Seu pai, um homem simples mas cheio de sabedoria, escuta, calmamente, o filho
que continua a reclamar:
* O Juca me humilhou na frente dos meus amigos. Não
aceito. Gostaria que ele ficasse doente sem poder ir à escola. O pai escuta
tudo calado enquanto caminha até um abrigo onde guardava um saco cheio de carvão.
Levou o saco até o fundo do quintal e o menino o acompanhou, calado.
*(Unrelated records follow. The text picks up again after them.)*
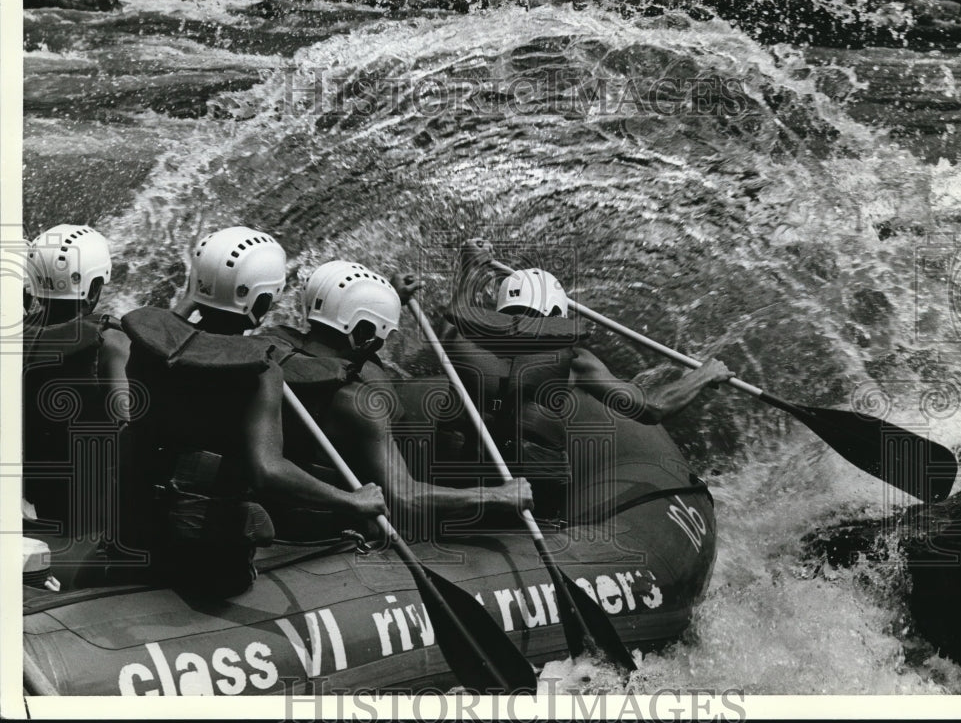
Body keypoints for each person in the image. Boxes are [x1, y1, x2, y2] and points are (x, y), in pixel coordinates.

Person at [120, 227, 387, 597]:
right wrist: (353, 501)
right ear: (262, 302)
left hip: (135, 532)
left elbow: (175, 327)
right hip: (208, 562)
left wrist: (198, 295)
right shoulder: (261, 371)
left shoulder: (148, 346)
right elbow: (269, 471)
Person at [439, 238, 734, 519]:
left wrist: (471, 267)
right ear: (556, 311)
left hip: (462, 494)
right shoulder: (575, 361)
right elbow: (652, 407)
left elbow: (460, 311)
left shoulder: (456, 341)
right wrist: (704, 374)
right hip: (533, 503)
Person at [260, 260, 533, 544]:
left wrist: (385, 299)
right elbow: (405, 498)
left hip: (285, 501)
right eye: (380, 334)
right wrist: (497, 495)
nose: (380, 342)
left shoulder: (272, 347)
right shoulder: (359, 404)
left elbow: (347, 330)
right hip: (336, 525)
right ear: (364, 334)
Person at [22, 224, 131, 543]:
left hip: (35, 493)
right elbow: (130, 426)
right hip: (91, 511)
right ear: (94, 288)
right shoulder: (111, 343)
Zeca vê o
saco ser aberto e antes mesmo que ele pudesse fazer uma pergunta, o pai lhe propõe
algo:
* Filho, faz de conta que aquela camisa
branquinha que está secando no varal é o seu amiguinho Juca e cada pedaço de
carvão é um mau pensamento seu, endereçado a ele. Quero que você jogue todo
o carvão do saco na camisa, até o último pedaço. Depois eu volto para ver
como ficou.
O menino achou que seria uma brincadeira
divertida e pôs mãos à obra. O varal com a camisa estava longe do menino e
poucos pedaços acertavam o alvo.
Uma hora se passou e o menino terminou a tarefa.
O pai que espiava tudo de longe, se aproxima do menino e lhe pergunta:
* Filho como está se sentindo agora?
* Estou cansado mas estou alegre porque acertei
muitos pedaços de carvão na camisa.
O pai olha para o menino, que fica sem entender a
razão daquela brincadeira, e carinhoso lhe fala:
* Venha comigo até o meu quarto, quero lhe
mostrar uma coisa. O filho acompanha o pai até o quarto e é colocado na frente
de um grande espelho onde pode ver seu corpo todo.
Que susto! Só se conseguia enxergar seus dentes
e os olhinhos. O pai, então, lhe diz ternamente:
* Filho, você viu que a camisa quase não se
sujou; mas, olhe só para você. O mau que desejamos aos outros é como o que
lhe aconteceu.
Por mais que possamos atrapalhar a vida de alguém
com nossos pensamentos, a borra, os resíduos, a fuligem ficam sempre em nós
mesmos. Mateus 18:21-22 "Então, Pedro, aproximando-se, lhe perguntou:
Senhor, até quantas vezes devo perdoar meu irmão quando ele pecar contra mim?
Até sete vezes? Respondeu-lhe Jesus: Não te digo que até sete vezes, mas até
setenta vezes sete. Por isso, o reino dos céus é semelhante a um rei que
resolveu ajustar contas com os seus servos."
No nosso dia a dia, ficamos muitas vezes irados
com as pessoas que nos ferem, e o rancor humano faz com que tenhamos raiva ou
odio de nossos semelhantes que pecaram contra nós, mas como este pequeno conto
tao bem ilustra, o odio traz mais consequencias e marcas em quem odeia do que em
quem é odiado, ouse perdoar a quem te machucou, ouse perdoar a seu semelhante,
mesmo que ele nao mereça, no final quem sairá ganhando com certeza será voce.